### What this task involves
Given the listing below, write out exactly the lines starting with the line that has "- Interação usuário" and going on through the line that has "### **1. Modo Usuário (User Mode)**", both kept.

### Dataset content

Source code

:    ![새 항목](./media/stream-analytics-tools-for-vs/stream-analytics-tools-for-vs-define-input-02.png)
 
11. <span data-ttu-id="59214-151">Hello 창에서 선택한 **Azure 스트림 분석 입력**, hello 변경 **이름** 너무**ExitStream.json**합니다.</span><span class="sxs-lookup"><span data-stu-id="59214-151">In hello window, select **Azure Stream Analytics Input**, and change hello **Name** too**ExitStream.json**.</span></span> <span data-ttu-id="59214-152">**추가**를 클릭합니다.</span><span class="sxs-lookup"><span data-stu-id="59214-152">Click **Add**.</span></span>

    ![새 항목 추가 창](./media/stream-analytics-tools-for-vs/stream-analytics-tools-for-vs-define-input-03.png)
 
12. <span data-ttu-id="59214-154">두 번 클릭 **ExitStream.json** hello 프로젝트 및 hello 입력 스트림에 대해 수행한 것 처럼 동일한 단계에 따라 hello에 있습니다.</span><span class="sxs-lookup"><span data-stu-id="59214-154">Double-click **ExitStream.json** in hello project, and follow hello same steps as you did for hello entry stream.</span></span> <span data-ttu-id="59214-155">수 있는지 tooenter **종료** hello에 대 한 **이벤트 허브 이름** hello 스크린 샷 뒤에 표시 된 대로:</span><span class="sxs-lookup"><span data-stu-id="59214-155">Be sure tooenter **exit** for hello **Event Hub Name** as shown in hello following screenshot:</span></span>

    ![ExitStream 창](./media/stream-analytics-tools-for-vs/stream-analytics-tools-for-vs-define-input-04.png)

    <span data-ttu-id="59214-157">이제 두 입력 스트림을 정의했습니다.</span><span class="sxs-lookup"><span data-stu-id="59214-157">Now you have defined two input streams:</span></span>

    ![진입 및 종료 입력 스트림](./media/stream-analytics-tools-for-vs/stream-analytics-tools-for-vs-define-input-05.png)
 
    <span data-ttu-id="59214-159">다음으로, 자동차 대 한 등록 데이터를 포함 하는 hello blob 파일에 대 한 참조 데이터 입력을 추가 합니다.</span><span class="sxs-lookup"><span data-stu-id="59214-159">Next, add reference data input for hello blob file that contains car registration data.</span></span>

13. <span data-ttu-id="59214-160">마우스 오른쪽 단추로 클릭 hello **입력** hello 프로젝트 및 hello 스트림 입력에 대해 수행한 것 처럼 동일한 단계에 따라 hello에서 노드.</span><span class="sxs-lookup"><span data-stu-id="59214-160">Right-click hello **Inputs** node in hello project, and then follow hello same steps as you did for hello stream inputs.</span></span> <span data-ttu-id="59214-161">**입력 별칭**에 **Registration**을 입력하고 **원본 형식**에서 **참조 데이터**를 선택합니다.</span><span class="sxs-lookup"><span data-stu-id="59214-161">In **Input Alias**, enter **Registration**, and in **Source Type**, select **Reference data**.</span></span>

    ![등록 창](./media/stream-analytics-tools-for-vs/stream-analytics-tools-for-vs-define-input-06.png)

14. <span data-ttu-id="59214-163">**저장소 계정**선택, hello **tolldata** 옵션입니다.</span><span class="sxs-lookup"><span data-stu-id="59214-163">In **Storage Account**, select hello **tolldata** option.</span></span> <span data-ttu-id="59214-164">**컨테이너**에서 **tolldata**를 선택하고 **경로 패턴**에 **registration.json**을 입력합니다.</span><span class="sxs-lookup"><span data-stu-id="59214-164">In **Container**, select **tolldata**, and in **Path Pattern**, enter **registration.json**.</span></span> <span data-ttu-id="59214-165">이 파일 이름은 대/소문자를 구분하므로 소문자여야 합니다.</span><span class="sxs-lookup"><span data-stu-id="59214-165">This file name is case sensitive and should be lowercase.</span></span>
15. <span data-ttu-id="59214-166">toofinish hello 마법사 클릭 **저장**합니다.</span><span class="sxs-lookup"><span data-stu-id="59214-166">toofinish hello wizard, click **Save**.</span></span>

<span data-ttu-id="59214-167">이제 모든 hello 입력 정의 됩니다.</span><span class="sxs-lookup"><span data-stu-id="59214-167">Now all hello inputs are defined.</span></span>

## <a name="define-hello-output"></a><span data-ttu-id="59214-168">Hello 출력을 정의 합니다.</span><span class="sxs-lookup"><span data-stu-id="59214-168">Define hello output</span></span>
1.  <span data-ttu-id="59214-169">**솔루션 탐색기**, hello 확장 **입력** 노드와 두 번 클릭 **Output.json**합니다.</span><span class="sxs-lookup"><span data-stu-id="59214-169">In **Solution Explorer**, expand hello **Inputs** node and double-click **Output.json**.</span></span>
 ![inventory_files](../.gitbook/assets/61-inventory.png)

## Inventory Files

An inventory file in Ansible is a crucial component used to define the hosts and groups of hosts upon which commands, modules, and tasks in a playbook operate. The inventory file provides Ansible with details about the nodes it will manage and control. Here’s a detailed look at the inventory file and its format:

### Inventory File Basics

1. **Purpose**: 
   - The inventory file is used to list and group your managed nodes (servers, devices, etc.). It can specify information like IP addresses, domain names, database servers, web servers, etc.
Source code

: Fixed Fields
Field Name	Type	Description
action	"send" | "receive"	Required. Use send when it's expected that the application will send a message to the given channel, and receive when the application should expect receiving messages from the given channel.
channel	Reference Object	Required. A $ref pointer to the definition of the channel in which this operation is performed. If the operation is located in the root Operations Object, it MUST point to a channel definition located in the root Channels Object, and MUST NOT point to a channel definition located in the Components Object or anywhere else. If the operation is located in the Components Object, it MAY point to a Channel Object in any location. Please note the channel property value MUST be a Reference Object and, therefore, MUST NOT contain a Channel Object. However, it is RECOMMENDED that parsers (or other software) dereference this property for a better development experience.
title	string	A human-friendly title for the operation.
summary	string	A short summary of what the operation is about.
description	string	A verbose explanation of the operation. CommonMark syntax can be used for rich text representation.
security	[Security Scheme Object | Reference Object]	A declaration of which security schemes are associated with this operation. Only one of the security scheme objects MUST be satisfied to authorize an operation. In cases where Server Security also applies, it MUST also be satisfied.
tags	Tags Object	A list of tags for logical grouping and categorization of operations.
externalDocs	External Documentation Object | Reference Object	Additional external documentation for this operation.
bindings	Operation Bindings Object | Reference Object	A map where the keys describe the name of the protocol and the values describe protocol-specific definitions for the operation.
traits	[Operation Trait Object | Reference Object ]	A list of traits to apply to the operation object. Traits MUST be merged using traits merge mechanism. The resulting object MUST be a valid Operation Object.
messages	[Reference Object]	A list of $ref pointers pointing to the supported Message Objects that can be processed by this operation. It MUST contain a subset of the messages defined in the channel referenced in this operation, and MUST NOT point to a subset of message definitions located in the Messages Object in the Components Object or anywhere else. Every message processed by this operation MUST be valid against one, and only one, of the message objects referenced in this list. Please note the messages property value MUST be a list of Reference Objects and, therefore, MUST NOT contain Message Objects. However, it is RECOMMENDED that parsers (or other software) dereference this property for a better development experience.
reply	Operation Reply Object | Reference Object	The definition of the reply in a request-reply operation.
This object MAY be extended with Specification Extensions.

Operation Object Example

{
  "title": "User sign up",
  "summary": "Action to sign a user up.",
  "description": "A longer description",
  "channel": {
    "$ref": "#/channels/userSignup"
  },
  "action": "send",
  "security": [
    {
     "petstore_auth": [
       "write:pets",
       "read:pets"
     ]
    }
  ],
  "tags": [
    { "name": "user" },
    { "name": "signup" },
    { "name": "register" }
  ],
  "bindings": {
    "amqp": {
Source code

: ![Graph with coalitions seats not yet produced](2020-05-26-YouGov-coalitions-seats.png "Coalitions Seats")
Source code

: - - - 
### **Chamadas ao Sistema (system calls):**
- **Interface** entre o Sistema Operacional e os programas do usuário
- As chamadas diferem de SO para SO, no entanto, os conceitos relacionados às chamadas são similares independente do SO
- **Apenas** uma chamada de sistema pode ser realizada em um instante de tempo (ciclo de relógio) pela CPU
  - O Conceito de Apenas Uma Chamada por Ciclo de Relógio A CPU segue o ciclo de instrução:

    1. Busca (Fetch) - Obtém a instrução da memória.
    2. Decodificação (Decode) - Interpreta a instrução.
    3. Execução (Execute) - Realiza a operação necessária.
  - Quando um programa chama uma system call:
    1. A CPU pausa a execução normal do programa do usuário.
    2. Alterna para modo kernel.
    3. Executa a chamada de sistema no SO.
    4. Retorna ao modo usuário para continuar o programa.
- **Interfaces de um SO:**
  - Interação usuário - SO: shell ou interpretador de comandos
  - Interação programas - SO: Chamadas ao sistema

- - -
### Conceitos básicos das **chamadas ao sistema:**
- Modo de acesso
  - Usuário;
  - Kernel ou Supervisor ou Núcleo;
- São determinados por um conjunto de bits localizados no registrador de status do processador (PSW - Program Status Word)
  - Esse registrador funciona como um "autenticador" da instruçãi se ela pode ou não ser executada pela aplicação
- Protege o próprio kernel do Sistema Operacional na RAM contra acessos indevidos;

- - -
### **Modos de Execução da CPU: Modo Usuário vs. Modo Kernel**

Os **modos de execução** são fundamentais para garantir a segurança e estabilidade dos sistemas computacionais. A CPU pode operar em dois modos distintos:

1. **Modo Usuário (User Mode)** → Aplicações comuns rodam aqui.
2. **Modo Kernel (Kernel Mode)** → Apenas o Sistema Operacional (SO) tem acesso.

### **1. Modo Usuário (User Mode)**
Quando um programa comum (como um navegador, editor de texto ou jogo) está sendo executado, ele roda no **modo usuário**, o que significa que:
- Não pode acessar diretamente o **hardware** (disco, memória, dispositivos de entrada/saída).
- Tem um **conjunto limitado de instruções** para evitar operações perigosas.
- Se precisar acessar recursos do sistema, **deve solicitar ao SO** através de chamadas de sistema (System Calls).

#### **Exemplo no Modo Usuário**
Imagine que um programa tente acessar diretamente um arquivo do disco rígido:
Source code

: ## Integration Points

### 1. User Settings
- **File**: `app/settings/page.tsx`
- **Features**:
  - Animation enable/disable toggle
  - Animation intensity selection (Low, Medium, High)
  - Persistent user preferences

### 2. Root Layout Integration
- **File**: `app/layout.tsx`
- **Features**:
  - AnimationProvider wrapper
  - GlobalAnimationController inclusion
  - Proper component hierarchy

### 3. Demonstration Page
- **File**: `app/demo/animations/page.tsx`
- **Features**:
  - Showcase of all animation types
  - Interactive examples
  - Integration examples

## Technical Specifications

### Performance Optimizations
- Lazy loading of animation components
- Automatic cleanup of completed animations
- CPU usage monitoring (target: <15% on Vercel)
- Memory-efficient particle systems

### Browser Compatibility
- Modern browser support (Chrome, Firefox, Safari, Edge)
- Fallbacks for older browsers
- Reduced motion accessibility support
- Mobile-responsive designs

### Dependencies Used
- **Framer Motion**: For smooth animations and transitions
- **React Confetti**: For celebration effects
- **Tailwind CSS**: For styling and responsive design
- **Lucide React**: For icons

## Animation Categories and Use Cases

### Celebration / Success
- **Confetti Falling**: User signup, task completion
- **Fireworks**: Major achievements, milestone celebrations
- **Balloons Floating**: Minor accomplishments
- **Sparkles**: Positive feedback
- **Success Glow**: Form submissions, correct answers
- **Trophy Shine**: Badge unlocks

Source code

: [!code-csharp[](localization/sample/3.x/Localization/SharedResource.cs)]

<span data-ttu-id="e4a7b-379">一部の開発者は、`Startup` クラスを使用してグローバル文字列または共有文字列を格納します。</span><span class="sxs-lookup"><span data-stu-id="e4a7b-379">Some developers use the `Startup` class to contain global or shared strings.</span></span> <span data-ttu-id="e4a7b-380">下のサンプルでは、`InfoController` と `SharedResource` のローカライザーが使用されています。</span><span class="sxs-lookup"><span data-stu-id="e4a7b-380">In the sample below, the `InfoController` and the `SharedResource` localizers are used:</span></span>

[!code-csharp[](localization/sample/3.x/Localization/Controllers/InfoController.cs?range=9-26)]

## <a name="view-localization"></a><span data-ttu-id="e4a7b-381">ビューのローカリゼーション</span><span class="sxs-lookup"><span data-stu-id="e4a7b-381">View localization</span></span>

### Reply to the exercise
  - Interação usuário - SO: shell ou interpretador de comandos
  - Interação programas - SO: Chamadas ao sistema

- - -
### Conceitos básicos das **chamadas ao sistema:**
- Modo de acesso
  - Usuário;
  - Kernel ou Supervisor ou Núcleo;
- São determinados por um conjunto de bits localizados no registrador de status do processador (PSW - Program Status Word)
  - Esse registrador funciona como um "autenticador" da instruçãi se ela pode ou não ser executada pela aplicação
- Protege o próprio kernel do Sistema Operacional na RAM contra acessos indevidos;

- - -
### **Modos de Execução da CPU: Modo Usuário vs. Modo Kernel**

Os **modos de execução** são fundamentais para garantir a segurança e estabilidade dos sistemas computacionais. A CPU pode operar em dois modos distintos:

1. **Modo Usuário (User Mode)** → Aplicações comuns rodam aqui.
2. **Modo Kernel (Kernel Mode)** → Apenas o Sistema Operacional (SO) tem acesso.

### **1. Modo Usuário (User Mode)**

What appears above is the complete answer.